LA Port Traffic Increased Sharply Year-over-year in February

by Calculated Risk on 3/18/2024 01:51:00 PM

Container traffic gives us an idea about the volume of goods being exported and imported - and usually some hints about the trade report since LA area ports handle about 40% of the nation's container port traffic.

The following graphs are for inbound and outbound traffic at the ports of Los Angeles and Long Beach in TEUs (TEUs: 20-foot equivalent units or 20-foot-long cargo container).

To remove the strong seasonal component for inbound traffic, the first graph shows the rolling 12-month average.

LA Area Port TrafficClick on graph for larger image.

On a rolling 12-month basis, inbound traffic increased 2.8% in February compared to the rolling 12 months ending in January.   Outbound traffic increased 1.0% compared to the rolling 12 months ending the previous month.

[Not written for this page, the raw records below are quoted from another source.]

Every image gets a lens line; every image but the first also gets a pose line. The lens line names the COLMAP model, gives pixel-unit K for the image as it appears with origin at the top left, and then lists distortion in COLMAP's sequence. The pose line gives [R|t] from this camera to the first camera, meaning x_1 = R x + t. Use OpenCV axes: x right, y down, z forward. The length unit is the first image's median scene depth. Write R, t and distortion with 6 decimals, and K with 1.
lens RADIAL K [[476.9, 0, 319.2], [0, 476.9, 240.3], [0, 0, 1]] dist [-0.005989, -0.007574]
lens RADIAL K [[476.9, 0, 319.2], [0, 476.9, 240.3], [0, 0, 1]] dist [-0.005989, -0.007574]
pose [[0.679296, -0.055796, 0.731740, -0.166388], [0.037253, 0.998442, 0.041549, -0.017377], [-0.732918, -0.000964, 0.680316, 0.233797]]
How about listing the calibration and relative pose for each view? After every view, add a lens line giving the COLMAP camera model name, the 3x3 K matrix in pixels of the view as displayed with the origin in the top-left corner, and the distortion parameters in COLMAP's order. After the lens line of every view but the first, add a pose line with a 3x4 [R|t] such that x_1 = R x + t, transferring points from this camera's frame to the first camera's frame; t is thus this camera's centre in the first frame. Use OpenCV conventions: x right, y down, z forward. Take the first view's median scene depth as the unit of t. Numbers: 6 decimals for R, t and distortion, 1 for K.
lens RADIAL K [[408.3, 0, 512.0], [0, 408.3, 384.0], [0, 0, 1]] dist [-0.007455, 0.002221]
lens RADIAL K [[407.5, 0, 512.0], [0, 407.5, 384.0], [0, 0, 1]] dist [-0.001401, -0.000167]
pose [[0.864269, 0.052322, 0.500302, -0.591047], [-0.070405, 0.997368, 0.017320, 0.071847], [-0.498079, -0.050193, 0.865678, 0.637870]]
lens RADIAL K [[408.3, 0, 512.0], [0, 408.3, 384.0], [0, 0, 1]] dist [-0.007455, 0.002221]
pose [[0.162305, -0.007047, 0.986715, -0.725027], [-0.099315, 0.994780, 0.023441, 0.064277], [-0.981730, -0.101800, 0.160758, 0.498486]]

The 2nd graph is the monthly data (with a strong seasonal pattern for imports).

LA Area Port TrafficUsually imports peak in the July to October period as retailers import goods for the Christmas holiday, and then decline sharply and bottom in the Winter depending on the timing of the Chinese New Year.  

Imports were up 46% YoY in February, and exports were up 14% YoY.    There is usually a dip in the new year depending on the timing of the Chinese New Year, but that didn't happen this year.

In general, it appears port traffic is returning to the pre-pandemic patterns.